Para quem acredita em tudo isso, Jerusalém é emocionante. A Via Dolorosa, por onde Jesus subiu carregando sua cruz até o calvário, aqui ele parou para beber água, ali alguém enxugou o suor do seu rosto enquanto prosseguia em sua caminhada para ser crucificado, para tirar dos homens o pecado do mundo. Olhando para aquelas ruelas estreitas, eu sabia que não tinha sido ali. Cidade encravada em uma das regiões mais conturbadas do mundo, invadida e reinvadida várias vezes, Jerusalém deve ter sido destruída e reconstruída sistematicamente.
 
O Muro das Lamentações, por exemplo, onde hoje os judeus fazem suas orações, é apenas uma das paredes do Templo de Salomão, que continua quase todo soterrado, mesmo porque em cima dele existe uma mesquita árabe, onde todos os dias se reza para Alah.
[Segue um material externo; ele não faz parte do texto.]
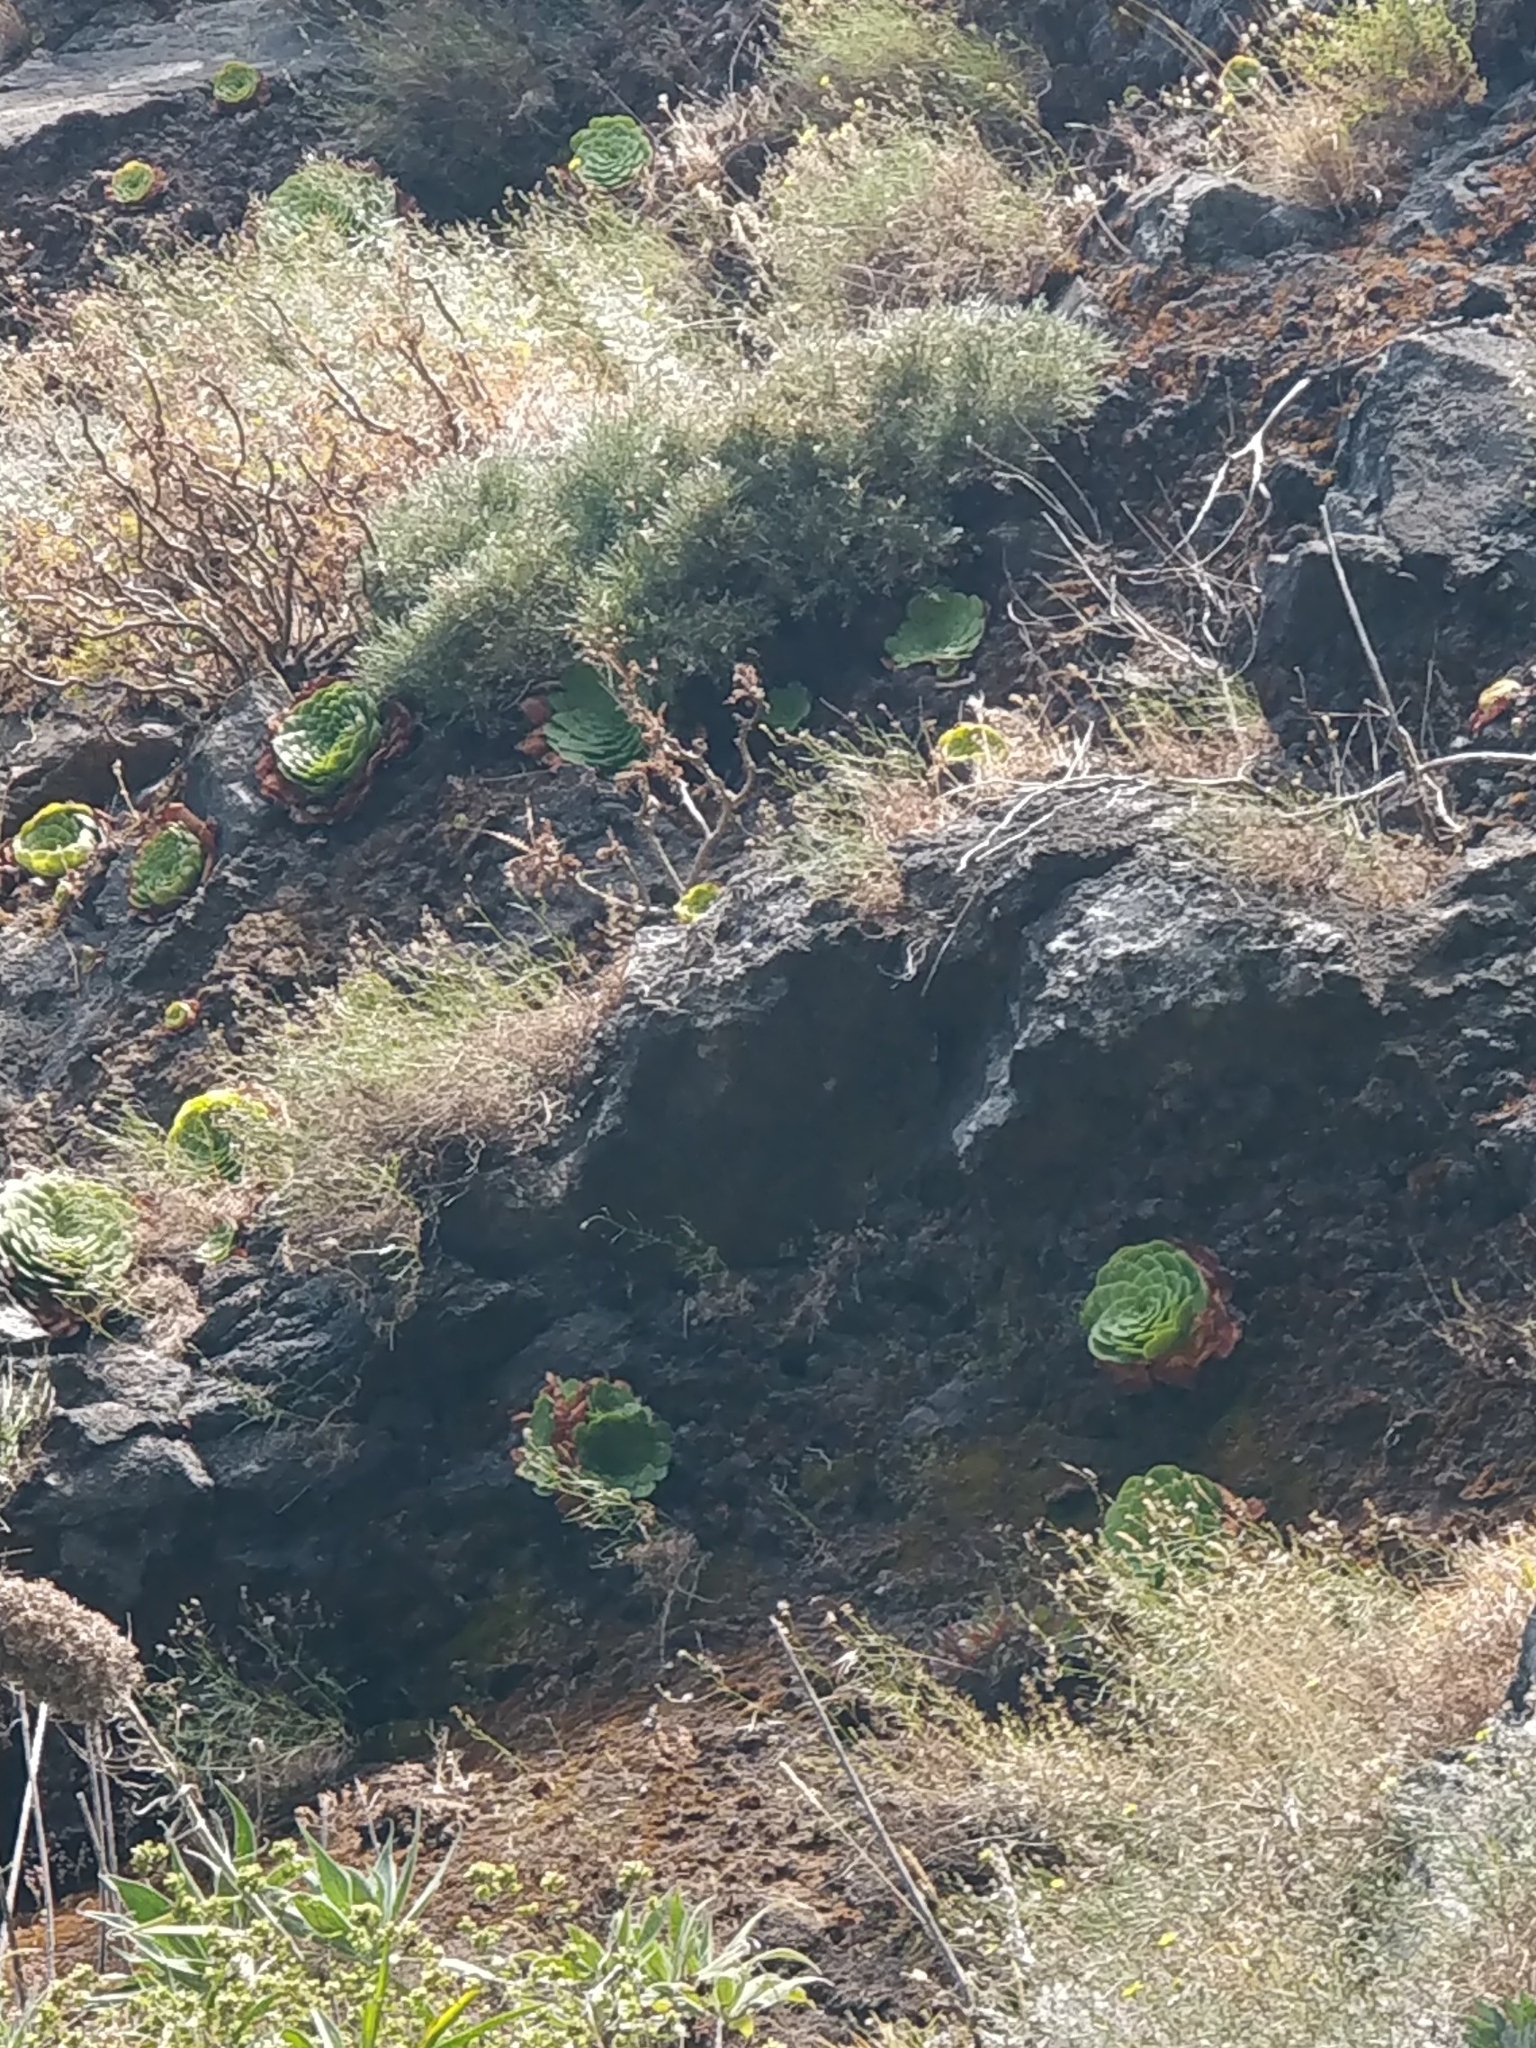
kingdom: Plantae
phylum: Tracheophyta
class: Magnoliopsida
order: Saxifragales
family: Crassulaceae
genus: Aeonium
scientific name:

Olhando para aquelas ruelas estreitas eu sabia, ou achava que sabia, que a Via Sacra não tinha sido ali. Tudo bem: não foi ali, mas foi por ali. Foi ali que uma religião nascente começou a encontrar seu caminho para entrar em termos definitivos para a história do homem – mesmo que o povo judeu continue à espera de seu Messias.
 
Dos quatro acontecimentos fundamentais na história do cristianismo, falei em três – o nascimento, a morte, a ressurreição. O último, 40 dias depois, foi a descida do Espírito Santo, o pentecostes. Ao levar seu filho, Deus legou aos homens o Espírito Santo. Sei que meus irmãos, que são muito enfronhados em teologia, vão achar que estou escrevendo uma série de barbaridades. Mas é com essas barbaridades que eu procuro simplificar uma história por sua própria natureza muito complicada, que é que vou fazer?
 
O Natal tem para o brasileiro um sentido místico – e nisso eu me incluo, sou nataleiro, explico depois. Mas a grande festa da cristandade devia ser mesmo a Páscoa, que é a comemoração da ressurreição de Cristo. Nisso, o europeu bate em cheio: a Páscoa europeia dura uma semana. Foi difícil eu encontrar hotel no interior da França, quando resolvi passar a Páscoa por lá, tudo lotado. Natal é a surpresa, o nascimento, a anunciação. A morte é a tristeza, a semana santa, o jejum, a abstinência, aquilo que a religião católica, em seu esplendor, levou ao exagero, o cilício a que todos nos devemos submeter, pecadores que somos.
 
Já a Páscoa é a alegria. Ele ressuscitou. Essa Páscoa de que falei acima passei-a no Vale do Loire, uma das regiões mais bonitas da França, a tal, como sabem as pessoas, dos castelos do Vale do Loire, inclusive o castelo da Branca de Neve. A Páscoa é o rosto alegre do cristianismo, uma religião não necessariamente sombria.
 
Quando o cristianismo, que se tinha enriquecido com a beleza da liturgia católica, ameaçou entristecer-se, enclausurando-se, as coisas dialeticamente tiveram que começar a mudar. Veio a Reforma, que mostrou que a solidão, o isolamento, o voto de silêncio às vezes é bom para temperar o caráter humano – mas como opção, não como obrigação. Os anacoretas se recolheram e a vida continuou a fluir naturalmente, como mandam os escritos sagrados.”